8. HIPAA provides that individuals have the right to request restrictions on how a Provider will use and disclose PHI about them for treatment, payment, and health care operations. A Provider is not required to agree to an individual’s request for a restriction, but is bound by any restrictions to which it agrees. This type of self-help initiative may enhance efforts to block access by a spouse or former spouse, either alone or in aid of other measures.
9. HIPAA also provides that individuals may request receiving confidential communications from a Provider, either at alternative locations or by alternative means. For example, an individual may request that her Provider call her at her office, rather than her home. A Provider must accommodate an individual’s reasonable request for such confidential communications. An Insurer must accommodate an individual’s reasonable request for confidential communications, if the individual clearly states that not doing so could endanger him or her. Again, as in item 8, this type of self-help initiative may enhance efforts to block access by a spouse or former spouse, either alone or in aid of other measures.

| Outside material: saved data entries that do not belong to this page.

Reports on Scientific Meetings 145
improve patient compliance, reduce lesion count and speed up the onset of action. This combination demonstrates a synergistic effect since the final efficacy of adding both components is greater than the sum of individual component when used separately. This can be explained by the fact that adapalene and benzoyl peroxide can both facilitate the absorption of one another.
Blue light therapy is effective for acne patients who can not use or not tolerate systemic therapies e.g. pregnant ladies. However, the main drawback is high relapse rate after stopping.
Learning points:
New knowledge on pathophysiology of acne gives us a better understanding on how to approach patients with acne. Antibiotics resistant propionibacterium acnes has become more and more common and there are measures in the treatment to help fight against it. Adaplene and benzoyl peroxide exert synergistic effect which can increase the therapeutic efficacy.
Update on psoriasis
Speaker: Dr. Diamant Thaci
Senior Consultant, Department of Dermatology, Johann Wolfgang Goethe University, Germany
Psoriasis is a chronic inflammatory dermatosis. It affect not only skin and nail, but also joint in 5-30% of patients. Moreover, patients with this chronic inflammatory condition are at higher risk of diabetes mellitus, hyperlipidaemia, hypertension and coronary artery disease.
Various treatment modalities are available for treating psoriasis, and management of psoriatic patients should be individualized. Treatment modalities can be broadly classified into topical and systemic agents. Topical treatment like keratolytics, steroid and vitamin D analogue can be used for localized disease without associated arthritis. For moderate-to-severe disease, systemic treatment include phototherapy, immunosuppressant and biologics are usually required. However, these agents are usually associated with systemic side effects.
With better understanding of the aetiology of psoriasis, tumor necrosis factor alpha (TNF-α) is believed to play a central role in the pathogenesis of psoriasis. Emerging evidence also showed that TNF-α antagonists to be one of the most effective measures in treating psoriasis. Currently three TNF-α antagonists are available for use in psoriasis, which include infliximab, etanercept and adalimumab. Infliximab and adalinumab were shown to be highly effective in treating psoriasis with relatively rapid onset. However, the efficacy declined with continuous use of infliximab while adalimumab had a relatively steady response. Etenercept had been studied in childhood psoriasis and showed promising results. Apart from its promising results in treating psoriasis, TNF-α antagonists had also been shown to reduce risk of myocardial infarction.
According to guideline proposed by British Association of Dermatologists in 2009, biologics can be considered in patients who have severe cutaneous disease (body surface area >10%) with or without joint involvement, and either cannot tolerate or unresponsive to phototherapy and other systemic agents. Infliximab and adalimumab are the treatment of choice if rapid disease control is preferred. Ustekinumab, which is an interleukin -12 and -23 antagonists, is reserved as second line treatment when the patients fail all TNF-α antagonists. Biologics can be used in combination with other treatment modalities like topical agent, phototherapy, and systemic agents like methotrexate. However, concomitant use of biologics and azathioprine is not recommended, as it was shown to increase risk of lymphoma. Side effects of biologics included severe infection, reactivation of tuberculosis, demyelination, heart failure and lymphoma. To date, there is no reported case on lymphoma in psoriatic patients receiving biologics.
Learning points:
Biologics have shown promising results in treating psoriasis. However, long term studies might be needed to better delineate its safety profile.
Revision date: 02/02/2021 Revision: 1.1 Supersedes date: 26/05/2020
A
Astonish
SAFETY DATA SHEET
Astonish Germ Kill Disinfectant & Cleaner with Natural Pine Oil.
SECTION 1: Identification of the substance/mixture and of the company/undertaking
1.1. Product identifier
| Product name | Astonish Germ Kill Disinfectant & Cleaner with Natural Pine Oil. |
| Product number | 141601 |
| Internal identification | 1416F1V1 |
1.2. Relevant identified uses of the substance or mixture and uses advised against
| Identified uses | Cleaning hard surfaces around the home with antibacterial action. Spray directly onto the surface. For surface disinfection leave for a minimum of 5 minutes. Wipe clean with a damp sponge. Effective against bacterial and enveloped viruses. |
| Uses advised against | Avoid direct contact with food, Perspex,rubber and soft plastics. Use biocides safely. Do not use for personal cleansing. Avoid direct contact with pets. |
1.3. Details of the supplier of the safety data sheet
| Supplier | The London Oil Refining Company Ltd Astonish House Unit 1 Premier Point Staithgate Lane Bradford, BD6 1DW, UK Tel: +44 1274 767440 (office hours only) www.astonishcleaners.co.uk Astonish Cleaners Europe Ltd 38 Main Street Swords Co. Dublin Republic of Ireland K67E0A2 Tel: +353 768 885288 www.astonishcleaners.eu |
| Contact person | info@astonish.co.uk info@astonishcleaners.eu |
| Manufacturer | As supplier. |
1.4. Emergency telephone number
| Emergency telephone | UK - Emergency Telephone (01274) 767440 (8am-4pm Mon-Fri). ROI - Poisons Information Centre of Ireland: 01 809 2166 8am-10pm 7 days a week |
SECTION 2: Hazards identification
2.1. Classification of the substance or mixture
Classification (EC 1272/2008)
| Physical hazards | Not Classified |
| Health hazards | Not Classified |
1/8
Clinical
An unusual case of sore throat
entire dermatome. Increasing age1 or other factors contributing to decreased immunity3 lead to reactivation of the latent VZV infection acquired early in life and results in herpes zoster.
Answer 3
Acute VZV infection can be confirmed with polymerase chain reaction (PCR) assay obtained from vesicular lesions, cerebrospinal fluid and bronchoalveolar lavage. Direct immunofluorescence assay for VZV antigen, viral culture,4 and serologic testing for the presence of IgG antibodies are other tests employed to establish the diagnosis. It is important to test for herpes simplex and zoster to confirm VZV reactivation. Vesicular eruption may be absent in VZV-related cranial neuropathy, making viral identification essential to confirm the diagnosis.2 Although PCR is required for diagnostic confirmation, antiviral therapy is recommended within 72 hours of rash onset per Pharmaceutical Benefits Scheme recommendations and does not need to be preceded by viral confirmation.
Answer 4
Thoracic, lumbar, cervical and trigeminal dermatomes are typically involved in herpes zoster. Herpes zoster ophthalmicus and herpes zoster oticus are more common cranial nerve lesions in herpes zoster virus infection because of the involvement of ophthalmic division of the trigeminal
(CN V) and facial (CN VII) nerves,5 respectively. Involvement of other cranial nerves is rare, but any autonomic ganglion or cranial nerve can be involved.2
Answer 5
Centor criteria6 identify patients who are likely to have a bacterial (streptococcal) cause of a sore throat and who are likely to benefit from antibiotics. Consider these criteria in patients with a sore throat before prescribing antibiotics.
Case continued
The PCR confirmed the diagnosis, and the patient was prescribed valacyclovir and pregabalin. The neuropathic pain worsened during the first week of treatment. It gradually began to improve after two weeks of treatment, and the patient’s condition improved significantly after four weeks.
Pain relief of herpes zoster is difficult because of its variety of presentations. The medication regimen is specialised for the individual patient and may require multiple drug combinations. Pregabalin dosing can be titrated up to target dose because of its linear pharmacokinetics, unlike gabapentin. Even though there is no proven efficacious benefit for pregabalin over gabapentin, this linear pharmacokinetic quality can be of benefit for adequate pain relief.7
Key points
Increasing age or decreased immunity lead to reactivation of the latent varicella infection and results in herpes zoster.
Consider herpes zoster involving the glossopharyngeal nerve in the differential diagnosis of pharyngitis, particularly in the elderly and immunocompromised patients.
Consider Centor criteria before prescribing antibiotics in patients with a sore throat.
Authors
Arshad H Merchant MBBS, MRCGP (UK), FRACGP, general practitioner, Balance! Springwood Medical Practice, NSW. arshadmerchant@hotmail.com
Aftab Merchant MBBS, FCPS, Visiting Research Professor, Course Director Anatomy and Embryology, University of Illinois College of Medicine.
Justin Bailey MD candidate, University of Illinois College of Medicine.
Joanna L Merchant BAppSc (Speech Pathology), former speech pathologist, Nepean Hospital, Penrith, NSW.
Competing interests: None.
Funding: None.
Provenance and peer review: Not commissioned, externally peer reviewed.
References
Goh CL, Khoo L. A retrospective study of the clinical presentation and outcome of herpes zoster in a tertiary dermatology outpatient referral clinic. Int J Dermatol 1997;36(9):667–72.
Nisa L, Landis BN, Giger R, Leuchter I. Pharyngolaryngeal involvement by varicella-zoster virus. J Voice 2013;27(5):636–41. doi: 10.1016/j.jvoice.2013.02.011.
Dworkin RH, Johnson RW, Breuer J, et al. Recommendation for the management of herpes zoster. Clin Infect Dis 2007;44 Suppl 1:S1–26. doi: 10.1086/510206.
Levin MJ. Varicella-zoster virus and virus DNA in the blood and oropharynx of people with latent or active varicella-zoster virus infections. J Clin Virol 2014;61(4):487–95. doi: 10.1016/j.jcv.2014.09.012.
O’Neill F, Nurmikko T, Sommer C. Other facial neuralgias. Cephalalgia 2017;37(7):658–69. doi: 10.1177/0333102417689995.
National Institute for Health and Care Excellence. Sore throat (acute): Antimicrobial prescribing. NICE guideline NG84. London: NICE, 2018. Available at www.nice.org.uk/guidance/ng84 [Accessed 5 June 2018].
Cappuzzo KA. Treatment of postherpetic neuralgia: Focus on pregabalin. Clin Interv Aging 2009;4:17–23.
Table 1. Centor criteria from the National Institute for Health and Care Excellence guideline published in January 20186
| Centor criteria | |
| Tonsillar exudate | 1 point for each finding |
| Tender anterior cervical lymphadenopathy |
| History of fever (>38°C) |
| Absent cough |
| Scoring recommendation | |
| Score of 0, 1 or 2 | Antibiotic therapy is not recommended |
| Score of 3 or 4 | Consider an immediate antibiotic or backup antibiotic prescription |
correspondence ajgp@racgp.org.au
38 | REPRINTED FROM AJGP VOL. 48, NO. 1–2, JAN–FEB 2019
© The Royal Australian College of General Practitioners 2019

10. A wide range of changes in circumstances, such as a change in employment and/or Insurer, obtaining services from a new Provider, relocation to a different state, changes in state law, reaching of majority age by children and/or life event changes that relate to provisions in a divorce or separation agreement or decree warrants revisiting these tips from time to time. HIPAA rights and responsibilities must be re-evaluated regularly in the context of the facts and circumstances involved at any given time.
The foregoing discussion refers to only a few of the many permutations of issues that may arise regarding IHI in the domestic relations context. It is intended to indicate the wide diversity of challenges and opportunities that spouses and domestic partners may encounter regarding access and blocking access to IHI. Individuals who need advice regarding legal aspects of their domestic relationships and/or disputes should seek counsel of professionals who have familiarity with the ramifications, complexities and continuous changes involving HIPAA, state privacy laws and IHI.